In conclusion, in accordance with our initial assumption, we found that football‐specific performance was decreased after both short‐haul air travels, without being worse, as we initially hypothesized, in the 4‐h flight. Soccer players undergoing short traveling are expected to have diminished aerobic and anaerobic performance, explosiveness of lower extremities, and accuracy of passing and dribbling the ball. Club administrators should not book early‐morning air flights to prevent lack of sleep in their athletes the night before traveling. An increased autonomic stress was observed in soccer players only after the 4‐h simulated flight, whereas immune activity was reduced during the flight days and 24 h after both flights, jeopardizing their health to conduct communicable disease control.
Due to the limited information available, further research is needed to isolate the sleep deprivation factor and investigate the performance decline and the psychophysiological responses after short‐haul flights of varying lengths.
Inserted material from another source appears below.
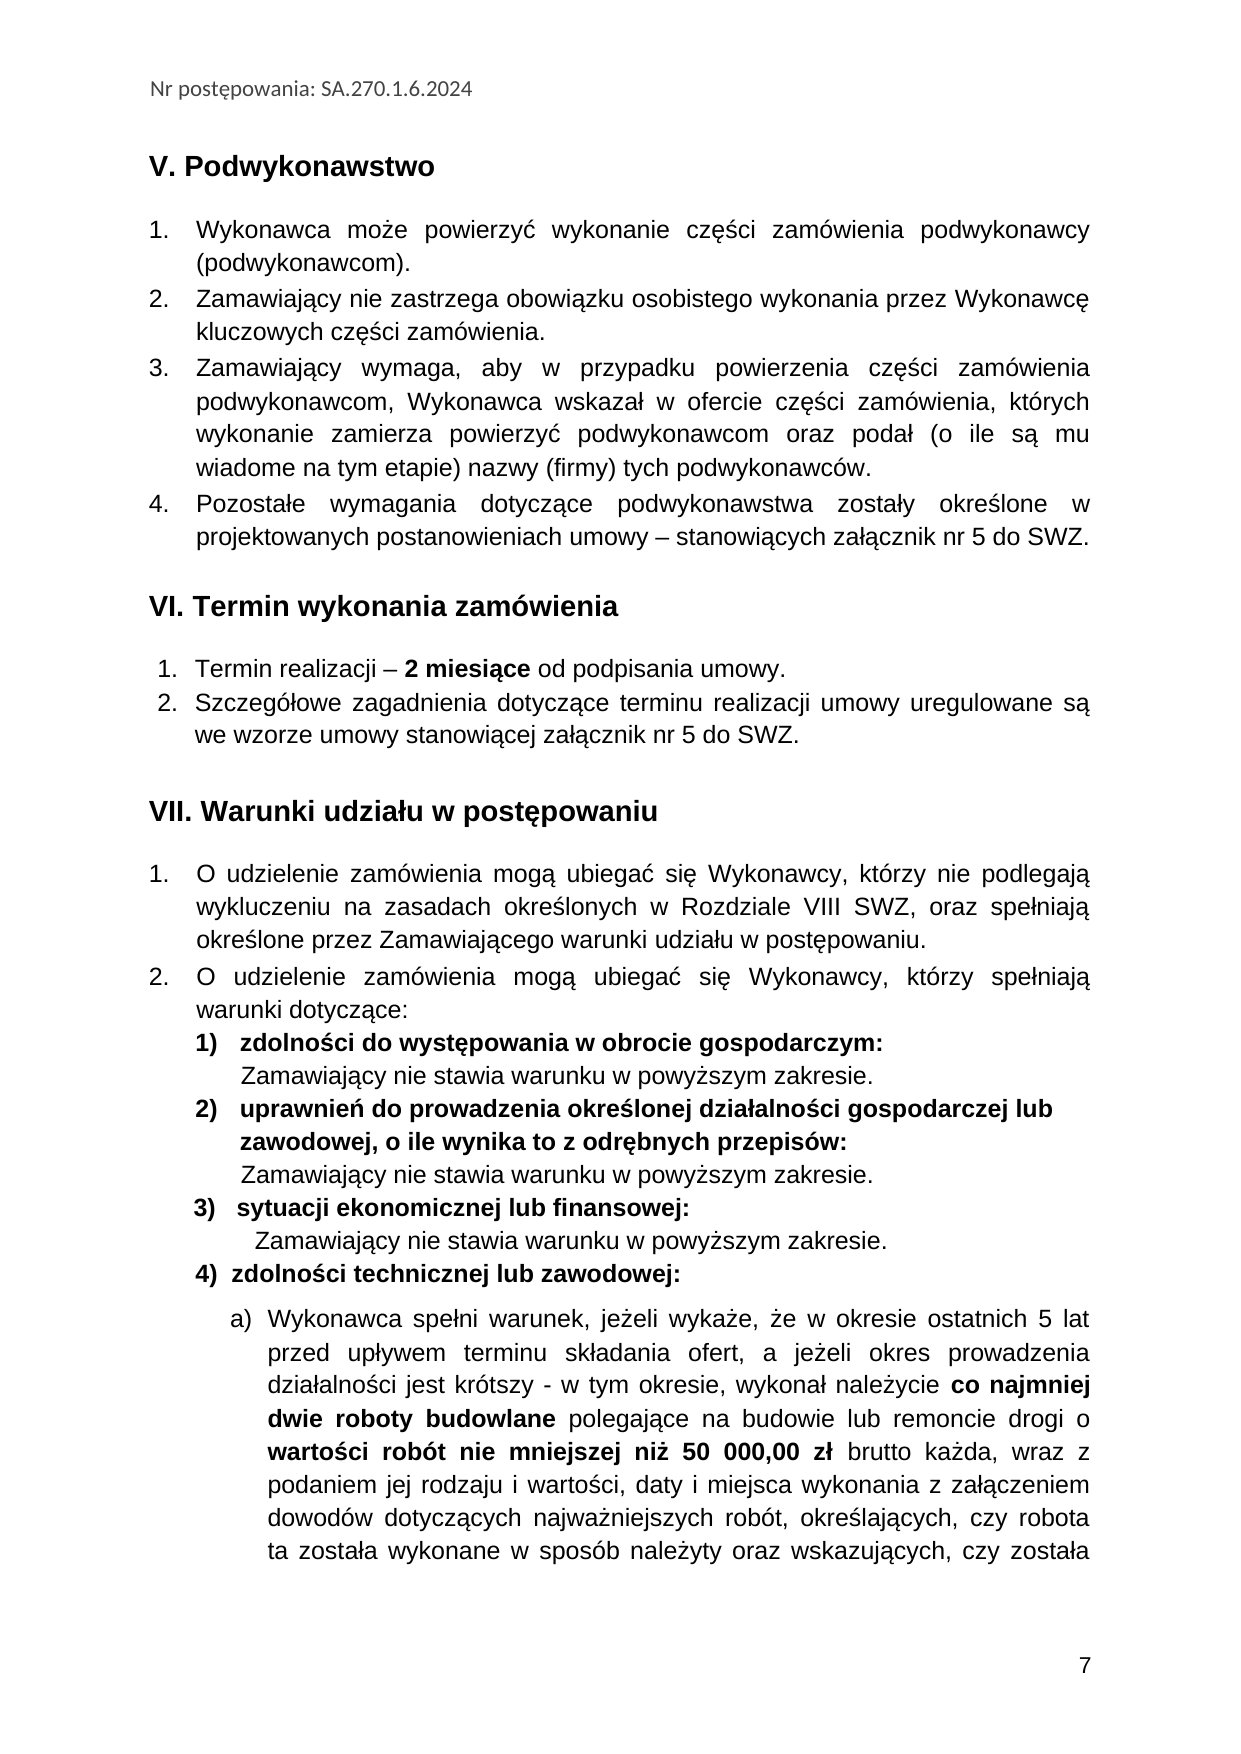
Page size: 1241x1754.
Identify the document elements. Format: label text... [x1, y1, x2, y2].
Limitations, and Perspective
5
The present study investigated the impact of short‐haul air travel on football players' welfare, utilizing sensitive testing and practical football‐specific measurements within a realistic football scenario. Our findings highlighted physiological alterations and performance deterioration due to travel fatigue. It appears, however, that these limitations are probably due to sleep loss occurring the night before the scheduled flight, rather than air travel logistics per se (e.g., mild hypoxia, cabin discomfort). As the morning flights were organized in the present study, as in most real‐life scenarios, future research should investigate whether different flight times during the day affect sport‐specific performance in real‐life football settings.
Conflicts of Interest
The authors declare no conflicts of interest.